The new agreement, which was approved by the European Council in July, will establish a duty-free tariff rate quota (TRQ) for American beef in the EU, according to the Office of the U.S. Trade Representative (USTR).

Under the agreement, American ranchers will have an initial TRQ of 18,500 metric tons annually, valued at approximately 220 million U.S. dollars.

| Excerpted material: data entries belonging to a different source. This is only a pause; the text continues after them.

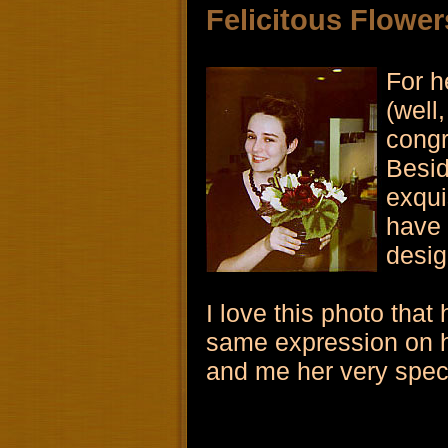
Felicitous Flower
For h
(well,
congr
Besid
exqui
have 
desig
I love this photo that
same expression on h
and me her very specia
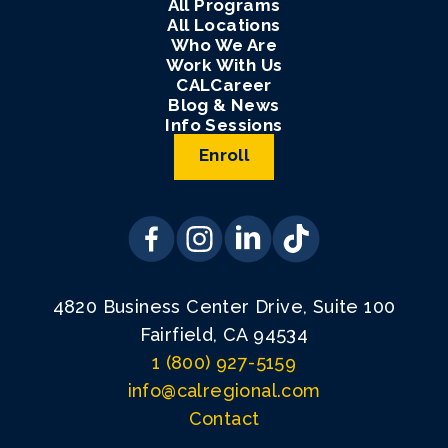
All Programs
All Locations
Who We Are
Work With Us
CALCareer
Blog & News
Info Sessions
Enroll
4820 Business Center Drive, Suite 100
Fairfield, CA 94534
1 (800) 927-5159
info@calregional.com
Contact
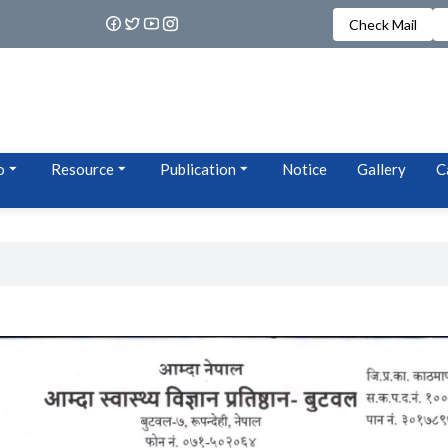
Check Mail
o
Resource
Publication
Notice
Gallery
C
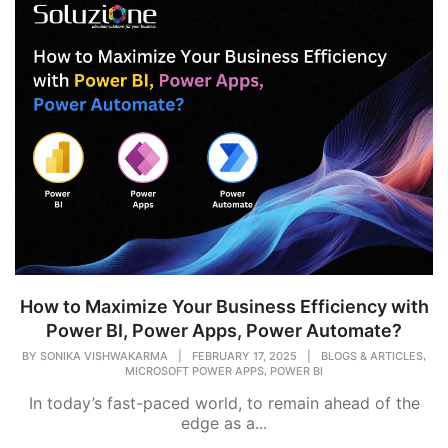
How to Maximize Your Business Efficiency with
Power BI, Power Apps, Power Automate?
,
BY
SONIKA VISHWAKARMA
|
FEBRUARY 17, 2025
|
BLOGS & ARTICLES
,
MICROSOFT POWER APPS
POWER BI
In today’s fast-paced world, to remain ahead of the
edge as a...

Over seven years, the TRQ will grow to 35,000 metric tons annually, valued at approximately 420 million U.S. dollars.

"The establishment of this 35,000 metric ton duty-free quota sends the signal to America's cattle industry that Europe is ready for U.S. beef," Jennifer Houston, president of the National Cattlemen's Beef Association, said in a statement.

Currently, U.S. duty-free beef exports to the EU are only approximately 13,000 metric tons annually, valued at approximately 150 million dollars, according to the USTR's Office.

The beef deal came as the United States and the EU are working on a limited trade agreement that would cut tariffs for industrial goods. But the transatlantic trade talks have reached an impasse over whether to include agriculture in the negotiations.

Analysts said the prospect of a U.S.-EU trade deal remains slim in the short term, as the two sides are fighting over subsidies on their respective aerospace companies, Boeing and Airbus, the threat of tariffs on European cars imported to the United States, as well as U.S. tariffs on European steel and aluminum.

Trump has also threatened to impose tariffs on French wine after that country recently passed legislation to impose a new digital services tax that will particularly impact American technology companies.

It remains to be seen whether the digital tax dispute would overshadow U.S.-EU trade talks before a multilateral agreement is reached.